Material for this task
##########
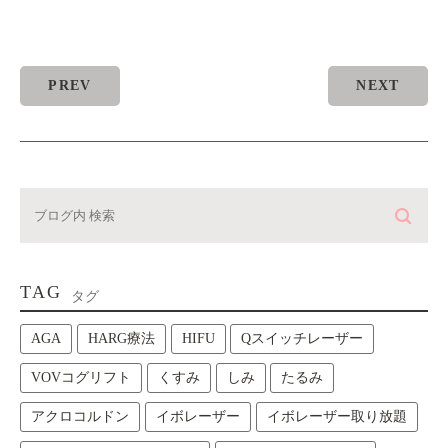
PREV
NEXT
TAG
タグ
AGA
HARG療法
HIFU
Qスイッチレーザー
VOVコグリフト
くすみ
しみ
たるみ
アクロコルドン
イボレーザー
イボレーザー取り放題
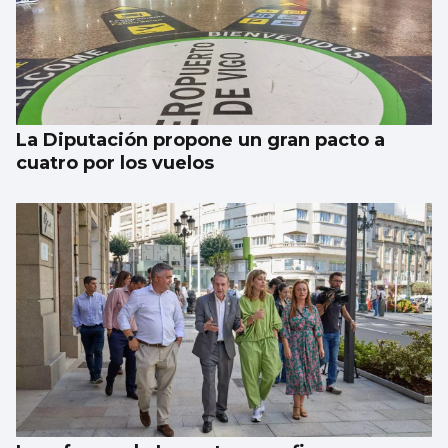
La Xunta reforzará la seguridad de los
peregrinos
La Diputación propone un gran pacto a
cuatro por los vuelos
##########
Work task
Print the records again exactly, pictures excluded.

Written response
PREV
NEXT
TAG
タグ
AGA
HARG療法
HIFU
Qスイッチレーザー
VOVコグリフト
くすみ
しみ
たるみ
アクロコルドン
イボレーザー
イボレーザー取り放題
La Xunta reforzará la seguridad de los
peregrinos
La Diputación propone un gran pacto a
cuatro por los vuelos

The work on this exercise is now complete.